I knew all the answers and confirmed it with Forest and Crag. For example I knew about the first ascent of Mount Mansfield and remembed it HAD to be someone I knew about. 
 The Katahdin question I know for a fact it was Highest Mountain, but I thought "Hmmm..it has to be Pamola or Katahdin". I also have an apitude for remembering dates, names and somethings I don't want to remember, I still know about. I am sure everyone has that talent. I appreciate your inquiry in my honesty. 

Regards, 
  Ridgewalker


----------



## noski (Jan 5, 2006)

Ridgewalker said:
			
		

> Hey Noski,
> 
> I knew all the answers and confirmed it with Forest and Crag. I justed wanted to confirm my answers. For example I knew about the first ascent of Mount Mansfield and remembed it HAD to be someone I knew about.
> The Katahdin question I know for a fact it was Highest Mountain, but I thought "Hmmm..it has to be Pamola or Katahdin". I also have an apitude for remembering dates, names and somethings I don't want to remember, I still know about. I am sure everyone has that talent. I appreciate your inquiry in my honesty.
> ...



That's outstanding! I was (and am) impressed.
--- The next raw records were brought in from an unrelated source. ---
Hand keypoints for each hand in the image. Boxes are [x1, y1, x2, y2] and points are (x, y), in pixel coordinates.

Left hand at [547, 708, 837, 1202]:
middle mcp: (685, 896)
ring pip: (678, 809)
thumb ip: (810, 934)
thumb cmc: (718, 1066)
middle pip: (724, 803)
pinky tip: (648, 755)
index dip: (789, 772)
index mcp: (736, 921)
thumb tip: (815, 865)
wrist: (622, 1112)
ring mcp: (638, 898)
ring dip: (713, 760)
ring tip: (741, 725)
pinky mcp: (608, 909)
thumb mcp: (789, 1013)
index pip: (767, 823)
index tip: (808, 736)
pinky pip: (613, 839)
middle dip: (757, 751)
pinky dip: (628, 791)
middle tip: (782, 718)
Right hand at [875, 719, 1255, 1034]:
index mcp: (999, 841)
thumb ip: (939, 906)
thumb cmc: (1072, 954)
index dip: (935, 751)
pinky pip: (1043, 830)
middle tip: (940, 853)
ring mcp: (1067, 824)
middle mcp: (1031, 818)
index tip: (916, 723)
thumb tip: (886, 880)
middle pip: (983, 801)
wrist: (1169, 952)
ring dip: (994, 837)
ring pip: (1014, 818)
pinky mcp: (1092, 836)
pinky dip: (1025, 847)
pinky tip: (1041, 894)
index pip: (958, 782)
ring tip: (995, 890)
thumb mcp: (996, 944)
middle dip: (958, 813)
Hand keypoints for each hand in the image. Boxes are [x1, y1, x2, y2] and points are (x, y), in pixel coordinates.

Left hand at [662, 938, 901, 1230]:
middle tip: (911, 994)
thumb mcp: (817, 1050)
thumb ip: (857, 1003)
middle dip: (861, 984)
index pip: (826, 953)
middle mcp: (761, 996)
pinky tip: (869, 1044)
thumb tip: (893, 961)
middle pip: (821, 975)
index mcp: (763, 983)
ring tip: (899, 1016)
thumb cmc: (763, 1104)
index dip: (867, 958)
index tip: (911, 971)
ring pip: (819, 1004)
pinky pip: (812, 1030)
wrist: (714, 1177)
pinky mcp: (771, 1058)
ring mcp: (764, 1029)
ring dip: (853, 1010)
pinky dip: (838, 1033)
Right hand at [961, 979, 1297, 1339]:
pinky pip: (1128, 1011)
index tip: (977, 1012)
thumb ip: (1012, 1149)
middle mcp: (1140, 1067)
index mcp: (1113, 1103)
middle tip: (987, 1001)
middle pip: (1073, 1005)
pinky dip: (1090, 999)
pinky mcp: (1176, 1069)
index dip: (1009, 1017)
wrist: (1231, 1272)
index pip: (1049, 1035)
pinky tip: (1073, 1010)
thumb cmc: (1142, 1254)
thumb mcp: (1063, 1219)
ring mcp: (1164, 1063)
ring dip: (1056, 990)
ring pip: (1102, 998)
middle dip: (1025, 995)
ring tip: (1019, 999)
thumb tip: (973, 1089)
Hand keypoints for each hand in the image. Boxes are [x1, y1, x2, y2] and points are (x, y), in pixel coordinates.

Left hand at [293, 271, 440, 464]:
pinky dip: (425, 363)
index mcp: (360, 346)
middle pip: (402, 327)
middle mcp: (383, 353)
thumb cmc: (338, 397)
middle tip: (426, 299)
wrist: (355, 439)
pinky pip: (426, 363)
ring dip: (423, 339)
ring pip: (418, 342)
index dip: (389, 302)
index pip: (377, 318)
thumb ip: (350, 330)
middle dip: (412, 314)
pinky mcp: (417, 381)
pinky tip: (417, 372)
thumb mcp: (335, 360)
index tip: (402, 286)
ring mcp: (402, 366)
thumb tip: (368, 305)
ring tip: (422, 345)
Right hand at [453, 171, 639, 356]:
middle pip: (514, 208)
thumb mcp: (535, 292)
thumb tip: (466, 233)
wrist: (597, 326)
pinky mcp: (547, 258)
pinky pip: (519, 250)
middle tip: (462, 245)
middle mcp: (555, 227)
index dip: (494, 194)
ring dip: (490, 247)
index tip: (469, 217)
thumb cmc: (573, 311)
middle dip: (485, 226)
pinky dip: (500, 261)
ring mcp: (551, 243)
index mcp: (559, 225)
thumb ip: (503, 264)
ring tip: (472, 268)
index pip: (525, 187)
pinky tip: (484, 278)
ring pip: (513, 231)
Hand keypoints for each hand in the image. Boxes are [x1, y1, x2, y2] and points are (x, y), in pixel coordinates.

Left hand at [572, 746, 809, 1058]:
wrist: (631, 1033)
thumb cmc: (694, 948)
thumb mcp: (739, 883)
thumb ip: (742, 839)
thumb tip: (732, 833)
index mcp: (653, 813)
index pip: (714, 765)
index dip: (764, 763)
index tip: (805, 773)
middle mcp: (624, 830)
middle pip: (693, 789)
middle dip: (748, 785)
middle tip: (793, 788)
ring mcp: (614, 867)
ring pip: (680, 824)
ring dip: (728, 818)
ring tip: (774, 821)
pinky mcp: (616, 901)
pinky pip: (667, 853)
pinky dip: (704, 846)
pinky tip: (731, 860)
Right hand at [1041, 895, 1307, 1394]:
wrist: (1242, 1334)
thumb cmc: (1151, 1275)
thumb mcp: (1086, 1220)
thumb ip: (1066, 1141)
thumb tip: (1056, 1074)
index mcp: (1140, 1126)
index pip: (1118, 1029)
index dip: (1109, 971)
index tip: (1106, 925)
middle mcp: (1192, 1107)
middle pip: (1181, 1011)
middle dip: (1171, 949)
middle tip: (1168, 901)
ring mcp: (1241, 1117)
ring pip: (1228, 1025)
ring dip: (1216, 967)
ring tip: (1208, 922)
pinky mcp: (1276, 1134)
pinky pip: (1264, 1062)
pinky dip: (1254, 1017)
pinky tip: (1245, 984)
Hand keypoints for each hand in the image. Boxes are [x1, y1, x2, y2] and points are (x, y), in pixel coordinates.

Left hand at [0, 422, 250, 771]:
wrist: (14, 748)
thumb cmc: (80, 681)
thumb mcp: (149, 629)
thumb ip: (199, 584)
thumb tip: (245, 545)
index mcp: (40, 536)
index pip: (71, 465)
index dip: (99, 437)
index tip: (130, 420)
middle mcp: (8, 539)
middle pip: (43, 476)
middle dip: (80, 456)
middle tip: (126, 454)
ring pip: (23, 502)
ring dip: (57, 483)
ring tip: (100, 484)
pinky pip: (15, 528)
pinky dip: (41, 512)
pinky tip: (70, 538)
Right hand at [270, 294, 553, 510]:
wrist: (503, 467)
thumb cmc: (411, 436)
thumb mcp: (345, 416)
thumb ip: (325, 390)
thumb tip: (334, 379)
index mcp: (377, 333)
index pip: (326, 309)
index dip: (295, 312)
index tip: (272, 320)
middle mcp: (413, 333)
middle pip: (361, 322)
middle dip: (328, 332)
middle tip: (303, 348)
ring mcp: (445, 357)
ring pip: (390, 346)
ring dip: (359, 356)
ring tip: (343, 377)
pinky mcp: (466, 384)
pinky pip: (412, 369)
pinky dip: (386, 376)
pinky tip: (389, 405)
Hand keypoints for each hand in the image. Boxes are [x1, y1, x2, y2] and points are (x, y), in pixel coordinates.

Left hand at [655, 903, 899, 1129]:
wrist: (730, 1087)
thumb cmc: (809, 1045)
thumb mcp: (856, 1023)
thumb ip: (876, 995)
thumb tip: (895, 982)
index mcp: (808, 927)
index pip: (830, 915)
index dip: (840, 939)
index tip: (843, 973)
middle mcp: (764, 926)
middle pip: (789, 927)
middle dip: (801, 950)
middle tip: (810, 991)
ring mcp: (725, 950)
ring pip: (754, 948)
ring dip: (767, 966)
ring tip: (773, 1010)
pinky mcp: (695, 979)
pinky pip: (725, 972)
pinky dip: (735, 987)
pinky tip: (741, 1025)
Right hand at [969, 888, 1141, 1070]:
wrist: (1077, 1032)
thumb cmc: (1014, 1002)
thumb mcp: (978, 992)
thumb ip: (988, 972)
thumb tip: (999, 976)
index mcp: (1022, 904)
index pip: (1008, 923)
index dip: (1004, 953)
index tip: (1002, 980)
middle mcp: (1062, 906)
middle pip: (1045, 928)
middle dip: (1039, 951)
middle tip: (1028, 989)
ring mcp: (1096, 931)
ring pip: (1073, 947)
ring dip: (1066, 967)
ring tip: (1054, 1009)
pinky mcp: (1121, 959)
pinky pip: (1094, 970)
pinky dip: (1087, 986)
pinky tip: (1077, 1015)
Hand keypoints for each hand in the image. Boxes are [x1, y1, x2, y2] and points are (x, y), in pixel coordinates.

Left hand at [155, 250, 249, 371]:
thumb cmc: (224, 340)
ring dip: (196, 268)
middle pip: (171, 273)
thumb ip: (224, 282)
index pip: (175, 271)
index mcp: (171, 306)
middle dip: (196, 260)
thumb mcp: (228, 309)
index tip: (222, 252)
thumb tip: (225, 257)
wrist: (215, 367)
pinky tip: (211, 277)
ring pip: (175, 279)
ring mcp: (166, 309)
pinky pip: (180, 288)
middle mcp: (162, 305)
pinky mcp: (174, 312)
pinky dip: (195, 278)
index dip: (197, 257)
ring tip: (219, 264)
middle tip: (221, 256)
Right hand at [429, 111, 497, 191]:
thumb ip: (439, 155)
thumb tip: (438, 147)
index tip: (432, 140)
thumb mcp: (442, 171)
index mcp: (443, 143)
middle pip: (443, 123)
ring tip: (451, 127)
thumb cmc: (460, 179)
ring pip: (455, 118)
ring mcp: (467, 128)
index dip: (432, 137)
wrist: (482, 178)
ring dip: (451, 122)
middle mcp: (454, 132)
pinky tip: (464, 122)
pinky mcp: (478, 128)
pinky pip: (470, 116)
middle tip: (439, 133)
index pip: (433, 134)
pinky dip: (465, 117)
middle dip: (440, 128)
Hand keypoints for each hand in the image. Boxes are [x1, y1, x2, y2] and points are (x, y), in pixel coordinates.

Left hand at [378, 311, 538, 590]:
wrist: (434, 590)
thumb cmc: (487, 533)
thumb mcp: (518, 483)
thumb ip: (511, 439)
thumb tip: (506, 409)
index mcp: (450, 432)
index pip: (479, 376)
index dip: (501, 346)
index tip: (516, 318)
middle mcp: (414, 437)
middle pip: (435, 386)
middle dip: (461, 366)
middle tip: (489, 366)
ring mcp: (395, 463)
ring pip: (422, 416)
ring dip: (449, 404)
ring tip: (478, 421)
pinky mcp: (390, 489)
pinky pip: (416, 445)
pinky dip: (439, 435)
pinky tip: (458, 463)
Really!


----------



## twigeater (Jan 6, 2006)

#9 Ktahdn and another spelling were before Katahdin.
I never heard highest mountain, only greatest mountain.  So saying Mount Katahdin is like saying Mount Greatest Mountain.


----------



## Ridgewalker (Jan 22, 2006)

twigeater said:
			
		

> #9 Ktahdn and another spelling were before Katahdin.
> I never heard highest mountain, only greatest mountain.  So saying Mount Katahdin is like saying Mount Greatest Mountain.





 I should correct myself, Katahdin means Highest or Greatest Mounntain.


----------